Hillslope-controlled incision thresholds shape mountain range topography of the Northern Andes

Rivers have long been regarded as the drivers of mountain landscape evolution, with hillslopes following suite. In this view, rivers set the rate of base-level change at the bottom of hillslopes that passively adjust their geometry to attain a matching hillslope denudation rate. Hence, most large-scale landscape evolution studies focus on analyzing metrics of the river network, such as normalized river steepness (k_sn). More recently, it has been recognized that k_sn may depend on incision thresholds, a critical shear stress or unit stream power required to erode bedrock, which depend on sediment cover. In this study, we use previously published cosmogenic-nuclide derived erosion rate data from the Northern Andes to investigate how hillslope sediment delivery, controls incision thresholds and the first-order topography of two adjacent mountain ranges with different lithology.
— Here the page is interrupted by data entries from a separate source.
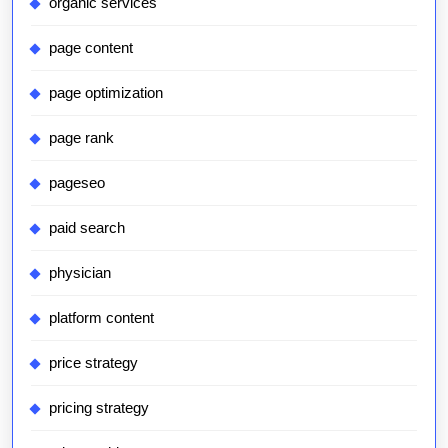
organic services
page content
page optimization
page rank
pageseo
paid search
physician
platform content
price strategy
pricing strategy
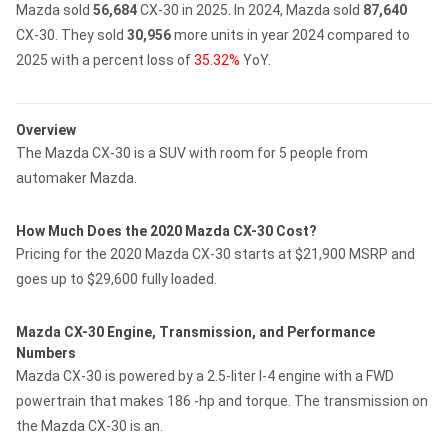
Mazda sold
56,684
CX-30 in 2025.
In 2024, Mazda sold
87,640
CX-30.
They sold
30,956
more units in year 2024 compared to
2025 with a percent loss of
35.32%
YoY.
Overview
The Mazda CX-30 is a SUV with room for 5 people from
automaker Mazda.
How Much Does the 2020 Mazda CX-30 Cost?
Pricing for the 2020 Mazda CX-30 starts at $21,900 MSRP and
goes up to $29,600 fully loaded.
Mazda CX-30 Engine, Transmission, and Performance
Numbers
Mazda CX-30 is powered by a 2.5-liter I-4 engine with a FWD
powertrain that makes 186 -hp and torque. The transmission on
the Mazda CX-30 is an.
Our results suggest that the exponent of the power law between k_sn and erosion rate, which we refer to as topographic insensitivity, is twice as high in the sedimentary rock-dominated Eastern Cordillera compared to the crystalline rock-dominated Central Cordillera. This generally means that in the Eastern Cordillera, spatial differences in erosion rate, e.g. induced by tectonic gradients, will only result in minor differences of river steepness compared to the Central Cordillera. We use river width measurements, discharge data, and channel grain size data to constrain a stochastic threshold incision model. Our results indicate that the difference in the erosion rate- k_sn relationship can be explained by a 26 times higher incision threshold in the Eastern Cordillera. This difference in topographic insensitivity caused by incision thresholds cannot solely be explained by factors such as discharge variability, river width to discharge scaling, or channel grain size. However, we find a significantly higher landsliding frequency in the Eastern Cordillera that causes transient channel covering and damming, leading to a lower sensitivity of k_sn to erosion rate. These findings highlight how hillslope-controlled sediment delivery can modify the stream response to tectonic uplift and exhibit a first-order control on the landscape evolution of adjacent mountain ranges.